Dr. Steiner notes that these conditions combined to create natural biological warfare. Mid-to-late 19th Century medicine was not particularly effective in the face of these challenges. There were no such things as measles vaccines or basic antibiotics. Military physicians and nurses were inexperienced in construction and maintenance of field hospitals, and medical supplies were often stored many miles from camps.
“The Thirty-sixth Ohio regiments left vivid accounts of the medical situation. (Dr. R.R.) McMeens (Surgeon, 3rd Ohio Volunteer Infantry) had to deal with outbreaks of severe and protracted Rubeola, parotitis, pneumonia, and diarrhea. Most of the cases were treated in an open barn on bunks of straw; the diet was meager.”
—Disease in the Civil War, Steiner, page 57
One soldier’s battle with typhoid
“There are so many sick that I begin to feel that there is need of greater care. I dread nothing so much as the hospital unless it may be the Guard House. The inmates all have such a woe be gone look. If they only had some kind wholesome Christian woman to nurse and cheer them by their presence and kind words. I do wish we had some Florence Nightengale [sic] to bless us by her presence.”
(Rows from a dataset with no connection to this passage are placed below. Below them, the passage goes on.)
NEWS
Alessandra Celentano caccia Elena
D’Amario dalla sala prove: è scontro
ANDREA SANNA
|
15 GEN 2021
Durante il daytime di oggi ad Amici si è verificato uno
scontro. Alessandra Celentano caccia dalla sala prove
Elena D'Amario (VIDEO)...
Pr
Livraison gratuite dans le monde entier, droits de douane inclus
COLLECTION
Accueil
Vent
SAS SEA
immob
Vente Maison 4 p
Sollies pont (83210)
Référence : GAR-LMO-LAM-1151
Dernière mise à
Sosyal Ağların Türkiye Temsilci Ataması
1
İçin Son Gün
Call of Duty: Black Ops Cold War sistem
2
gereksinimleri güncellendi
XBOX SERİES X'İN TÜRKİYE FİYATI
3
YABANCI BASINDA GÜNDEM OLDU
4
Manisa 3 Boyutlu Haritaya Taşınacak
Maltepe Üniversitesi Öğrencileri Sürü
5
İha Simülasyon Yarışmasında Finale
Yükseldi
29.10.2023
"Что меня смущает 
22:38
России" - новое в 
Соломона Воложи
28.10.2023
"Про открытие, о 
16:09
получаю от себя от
–First Lieutenant Judson Cross, Gauley Bridge, VA, Sept. 12, 1861
According to Steiner, typhoid fever in the western Virginia field of battle was not widespread at the time of the Nicholas county battles of Cross Lanes and Carnifex Ferry. However, cases shot up after that time, peaking among Union soldiers in that area in November (755 cases).
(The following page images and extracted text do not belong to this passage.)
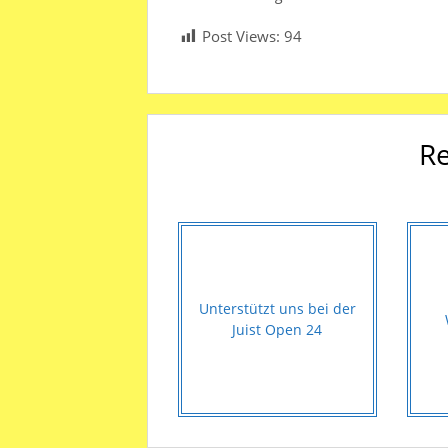
Post Views:
94
Re
Unterstützt uns bei der
Juist Open 24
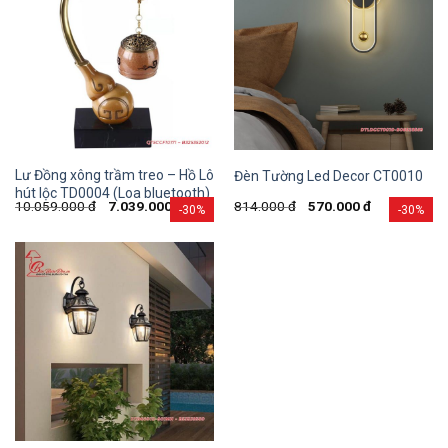
Lư Đồng xông trầm treo – Hồ Lô
Đèn Tường Led Decor CT0010
hút lộc TD0004 (Loa bluetooth)
10.059.000
đ
7.039.000
đ
814.000
đ
570.000
đ
-30%
-30%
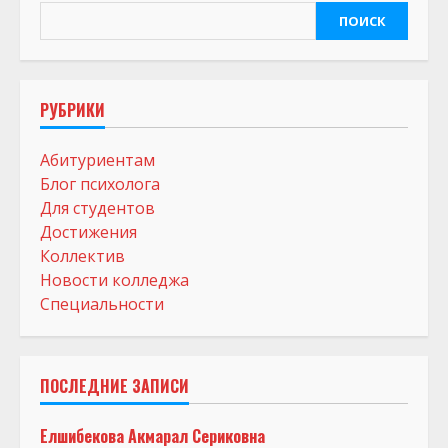
ПОИСК
РУБРИКИ
Абитуриентам
Блог психолога
Для студентов
Достижения
Коллектив
Новости колледжа
Специальности
ПОСЛЕДНИЕ ЗАПИСИ
Елшибекова Акмарал Сериковна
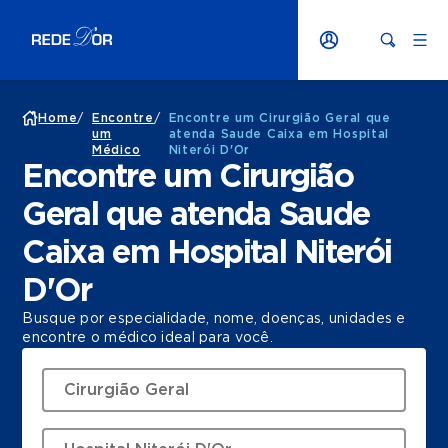
Home
/
Encontre
/
Encontre um Cirurgião Geral que
um
atenda Saude Caixa em Hospital
Médico
Niterói D'Or
Encontre um Cirurgião
Geral que atenda Saude
Caixa em Hospital Niterói
D'Or
Busque por especialidade, nome, doenças, unidades e
encontre o médico ideal para você.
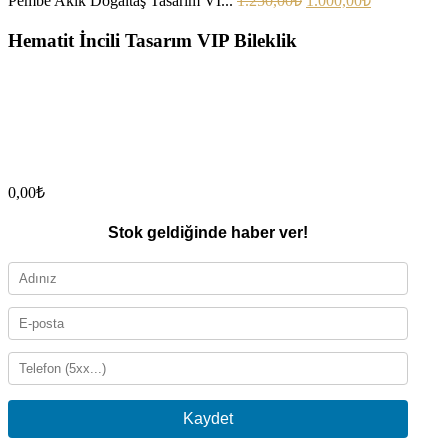
Pembe Akik Doğaltaş Tasarım VI...
1.250,00
₺
1.000,00
₺
Hematit İncili Tasarım VIP Bileklik
0,00
₺
Stok geldiğinde haber ver!
Kaydet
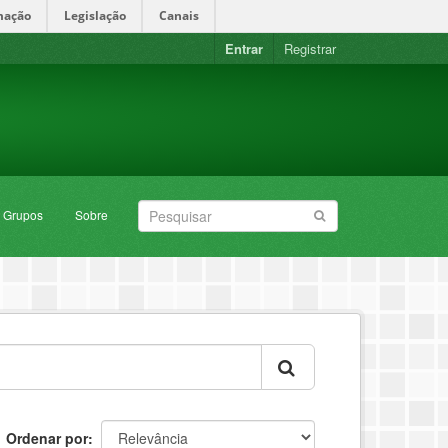
mação
Legislação
Canais
Entrar
Registrar
Grupos
Sobre
Ordenar por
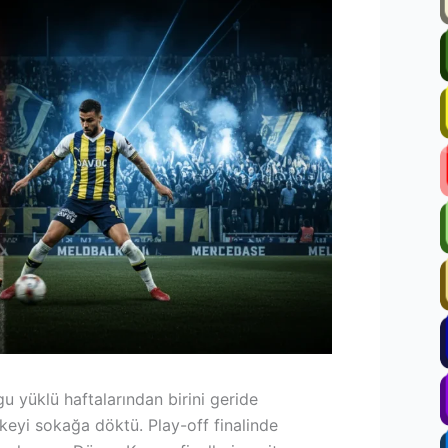
u yüklü haftalarından birini geride
lkeyi sokağa döktü. Play-off finalinde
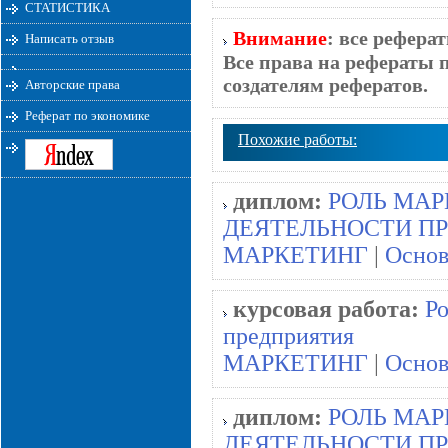
СТАТИСТИКА
Внимание
: все рефера
Написать отзыв
Все права на рефераты 
создателям рефератов.
Авторские права
Реферат по экономике
Похожие работы:
диплом:
РОЛЬ МА
ДЕЯТЕЛЬНОСТИ П
МАРКЕТИНГ
|
Основ
курсовая работа:
Р
предприятия
МАРКЕТИНГ
|
Основ
диплом:
РОЛЬ МА
ДЕЯТЕЛЬНОСТИ П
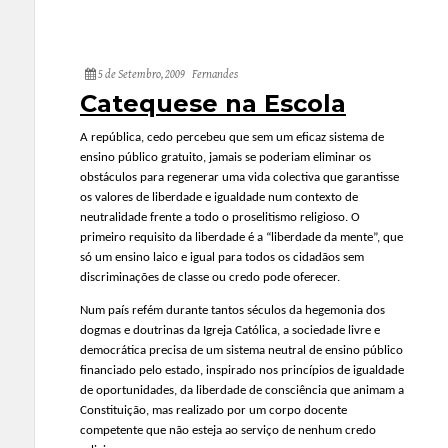
5 de Setembro, 2009
Fernandes
Catequese na Escola
A república, cedo percebeu que sem um eficaz sistema de
ensino público gratuito, jamais se poderiam eliminar os
obstáculos para regenerar uma vida colectiva que garantisse
os valores de liberdade e igualdade num contexto de
neutralidade frente a todo o proselitismo religioso. O
primeiro requisito da liberdade é a “liberdade da mente”, que
só um ensino laico e igual para todos os cidadãos sem
discriminações de classe ou credo pode oferecer.
Num país refém durante tantos séculos da hegemonia dos
dogmas e doutrinas da Igreja Católica, a sociedade livre e
democrática precisa de um sistema neutral de ensino público
financiado pelo estado, inspirado nos princípios de igualdade
de oportunidades, da liberdade de consciência que animam a
Constituição, mas realizado por um corpo docente
competente que não esteja ao serviço de nenhum credo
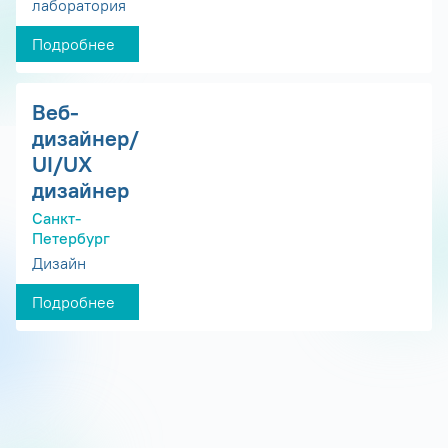
лаборатория
Подробнее
Веб-
дизайнер/
UI/UX
дизайнер
Санкт-
Петербург
Дизайн
Подробнее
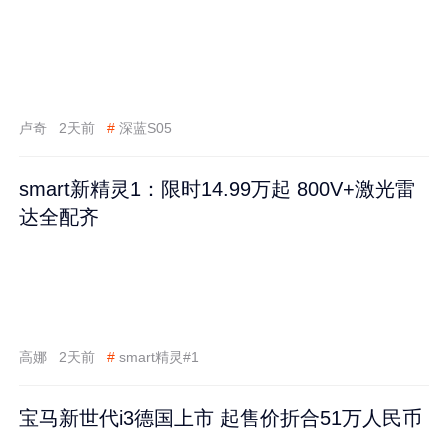
卢奇
2天前
#
深蓝S05
smart新精灵1：限时14.99万起 800V+激光雷
达全配齐
高娜
2天前
#
smart精灵#1
宝马新世代i3德国上市 起售价折合51万人民币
Caught up in that delayed fever frenzy was a young Ohio soldier named Edgar Condit. He escaped injury and capture after the Battle of Cross Lanes and fled to Panther Mountain. He and two other soldiers came upon the Renick farm on the mountain and were taken in, fed and hidden in a cave on their property for two weeks (Margaret Grose Renick, who helped the soldiers, was the sister of Caroline Grose Backus, subject of Panther Mountain: Caroline’s Story; her daughter Lydia Renick is the subject of my book-in-progress, Panther Mountain: Lydia’s Story).
Some time after returning to Union headquarters at Gauley Bridge, Condit contracted typhoid fever. Although no hospital records have yet been found, it is likely that he was taken to the U.S. Army Hospital in Gallipolis, OH, a facility that admitted many soldiers from the western Virginia campaign.
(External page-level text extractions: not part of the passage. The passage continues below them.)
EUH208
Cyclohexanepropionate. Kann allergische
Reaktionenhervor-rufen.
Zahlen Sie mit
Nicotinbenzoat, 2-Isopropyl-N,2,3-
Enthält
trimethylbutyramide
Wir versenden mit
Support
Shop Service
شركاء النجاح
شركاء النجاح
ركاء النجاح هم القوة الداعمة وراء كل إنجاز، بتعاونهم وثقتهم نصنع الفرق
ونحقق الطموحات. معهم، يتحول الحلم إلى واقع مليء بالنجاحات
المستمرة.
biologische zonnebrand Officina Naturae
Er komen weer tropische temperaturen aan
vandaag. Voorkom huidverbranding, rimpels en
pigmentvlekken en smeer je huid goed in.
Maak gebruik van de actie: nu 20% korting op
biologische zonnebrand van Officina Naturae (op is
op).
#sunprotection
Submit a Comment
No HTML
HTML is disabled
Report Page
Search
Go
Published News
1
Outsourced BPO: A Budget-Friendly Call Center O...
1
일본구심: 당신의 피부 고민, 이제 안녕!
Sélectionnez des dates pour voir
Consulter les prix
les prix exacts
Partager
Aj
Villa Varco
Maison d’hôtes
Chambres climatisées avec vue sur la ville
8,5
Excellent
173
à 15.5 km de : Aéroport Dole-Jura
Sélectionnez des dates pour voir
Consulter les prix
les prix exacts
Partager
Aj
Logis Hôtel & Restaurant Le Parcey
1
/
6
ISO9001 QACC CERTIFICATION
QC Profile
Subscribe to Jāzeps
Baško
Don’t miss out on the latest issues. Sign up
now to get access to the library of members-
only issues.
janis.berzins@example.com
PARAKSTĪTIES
Edgar struggled to recover from typhoid for many months, and did not rejoin his regiment, the Seventh Ohio Volunteer Infantry, until almost a year after he became ill. He went on to fight at Antietam and the Battle of Dumfries.
Years later, Edgar became a world traveler and wrote a book about his adventures, titled Two Years in Three Continents (Fleming Revell Company, 1904). In the book’s dedication, he thanks two friends whom he credits with saving his life during the Civil War:
“Out of a grateful memory the author desires to dedicate this volume to two friends who materially assisted Providence in saving his life during the Civil War, viz: To Mrs. James A. Renick of Cross Lanes, W.Va., who secreted and fed him in a cave for two weeks and thus saved him from the horrors of a Confederate prison, and to his comrade and “bunkmate,” M.M. Andrews, now of Bay City, Mich., who, at a later period, gave to him not less than a mother’s care and love during a long siege of typhoid fever in an army hospital.”